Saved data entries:
________________________________________

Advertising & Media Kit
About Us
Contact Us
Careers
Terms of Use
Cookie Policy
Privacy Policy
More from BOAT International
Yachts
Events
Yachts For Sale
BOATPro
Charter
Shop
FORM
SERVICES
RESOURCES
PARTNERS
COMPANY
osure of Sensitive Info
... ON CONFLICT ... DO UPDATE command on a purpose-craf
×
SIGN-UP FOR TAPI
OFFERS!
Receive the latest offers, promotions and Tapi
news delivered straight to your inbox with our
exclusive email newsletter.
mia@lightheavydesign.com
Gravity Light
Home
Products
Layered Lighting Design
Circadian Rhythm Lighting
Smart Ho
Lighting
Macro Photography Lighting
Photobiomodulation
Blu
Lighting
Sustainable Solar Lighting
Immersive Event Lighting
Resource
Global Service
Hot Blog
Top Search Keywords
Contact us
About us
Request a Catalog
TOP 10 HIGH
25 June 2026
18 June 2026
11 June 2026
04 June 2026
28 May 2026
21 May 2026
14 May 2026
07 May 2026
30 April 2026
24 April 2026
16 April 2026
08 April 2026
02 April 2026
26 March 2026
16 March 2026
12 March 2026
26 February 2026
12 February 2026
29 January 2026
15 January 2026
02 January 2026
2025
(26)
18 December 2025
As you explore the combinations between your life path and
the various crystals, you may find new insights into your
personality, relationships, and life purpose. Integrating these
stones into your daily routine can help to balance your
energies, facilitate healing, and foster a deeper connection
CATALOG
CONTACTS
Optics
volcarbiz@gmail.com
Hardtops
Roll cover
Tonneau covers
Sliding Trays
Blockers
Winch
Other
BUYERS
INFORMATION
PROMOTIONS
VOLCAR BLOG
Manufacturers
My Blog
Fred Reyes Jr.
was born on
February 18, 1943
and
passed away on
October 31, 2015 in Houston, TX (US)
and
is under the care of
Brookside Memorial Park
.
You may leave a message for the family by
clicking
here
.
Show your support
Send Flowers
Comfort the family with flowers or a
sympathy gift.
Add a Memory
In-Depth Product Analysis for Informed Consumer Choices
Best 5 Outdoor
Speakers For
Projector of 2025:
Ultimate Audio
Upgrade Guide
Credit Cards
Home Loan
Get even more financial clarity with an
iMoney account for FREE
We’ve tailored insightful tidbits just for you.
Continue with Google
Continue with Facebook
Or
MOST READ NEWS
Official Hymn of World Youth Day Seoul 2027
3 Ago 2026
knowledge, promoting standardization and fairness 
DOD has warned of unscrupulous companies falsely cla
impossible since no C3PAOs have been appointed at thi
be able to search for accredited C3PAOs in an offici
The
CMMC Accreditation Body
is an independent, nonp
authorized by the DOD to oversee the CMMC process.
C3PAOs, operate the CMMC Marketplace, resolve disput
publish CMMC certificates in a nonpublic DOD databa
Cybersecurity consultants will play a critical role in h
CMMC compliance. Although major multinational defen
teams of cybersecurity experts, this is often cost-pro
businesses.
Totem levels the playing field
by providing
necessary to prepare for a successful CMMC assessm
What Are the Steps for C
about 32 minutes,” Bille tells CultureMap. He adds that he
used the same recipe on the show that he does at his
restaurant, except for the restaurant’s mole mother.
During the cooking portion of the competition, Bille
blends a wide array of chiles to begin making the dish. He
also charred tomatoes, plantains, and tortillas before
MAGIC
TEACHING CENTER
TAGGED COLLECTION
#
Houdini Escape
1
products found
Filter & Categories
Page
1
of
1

________________________________________

What the exercise asks
Can you lay out the records from their first line through the line containing "16 April 2026" as a Markdown table with the columns "Row" and "Line", numbering each line and skipping blank ones?

Solution
| Row | Line |
|---|---|
| 1 | Advertising & Media Kit |
| 2 | About Us |
| 3 | Contact Us |
| 4 | Careers |
| 5 | Terms of Use |
| 6 | Cookie Policy |
| 7 | Privacy Policy |
| 8 | More from BOAT International |
| 9 | Yachts |
| 10 | Events |
| 11 | Yachts For Sale |
| 12 | BOATPro |
| 13 | Charter |
| 14 | Shop |
| 15 | FORM |
| 16 | SERVICES |
| 17 | RESOURCES |
| 18 | PARTNERS |
| 19 | COMPANY |
| 20 | osure of Sensitive Info |
| 21 | ... ON CONFLICT ... DO UPDATE command on a purpose-craf |
| 22 | × |
| 23 | SIGN-UP FOR TAPI |
| 24 | OFFERS! |
| 25 | Receive the latest offers, promotions and Tapi |
| 26 | news delivered straight to your inbox with our |
| 27 | exclusive email newsletter. |
| 28 | mia@lightheavydesign.com |
| 29 | Gravity Light |
| 30 | Home |
| 31 | Products |
| 32 | Layered Lighting Design |
| 33 | Circadian Rhythm Lighting |
| 34 | Smart Ho |
| 35 | Lighting |
| 36 | Macro Photography Lighting |
| 37 | Photobiomodulation |
| 38 | Blu |
| 39 | Lighting |
| 40 | Sustainable Solar Lighting |
| 41 | Immersive Event Lighting |
| 42 | Resource |
| 43 | Global Service |
| 44 | Hot Blog |
| 45 | Top Search Keywords |
| 46 | Contact us |
| 47 | About us |
| 48 | Request a Catalog |
| 49 | TOP 10 HIGH |
| 50 | 25 June 2026 |
| 51 | 18 June 2026 |
| 52 | 11 June 2026 |
| 53 | 04 June 2026 |
| 54 | 28 May 2026 |
| 55 | 21 May 2026 |
| 56 | 14 May 2026 |
| 57 | 07 May 2026 |
| 58 | 30 April 2026 |
| 59 | 24 April 2026 |
| 60 | 16 April 2026 |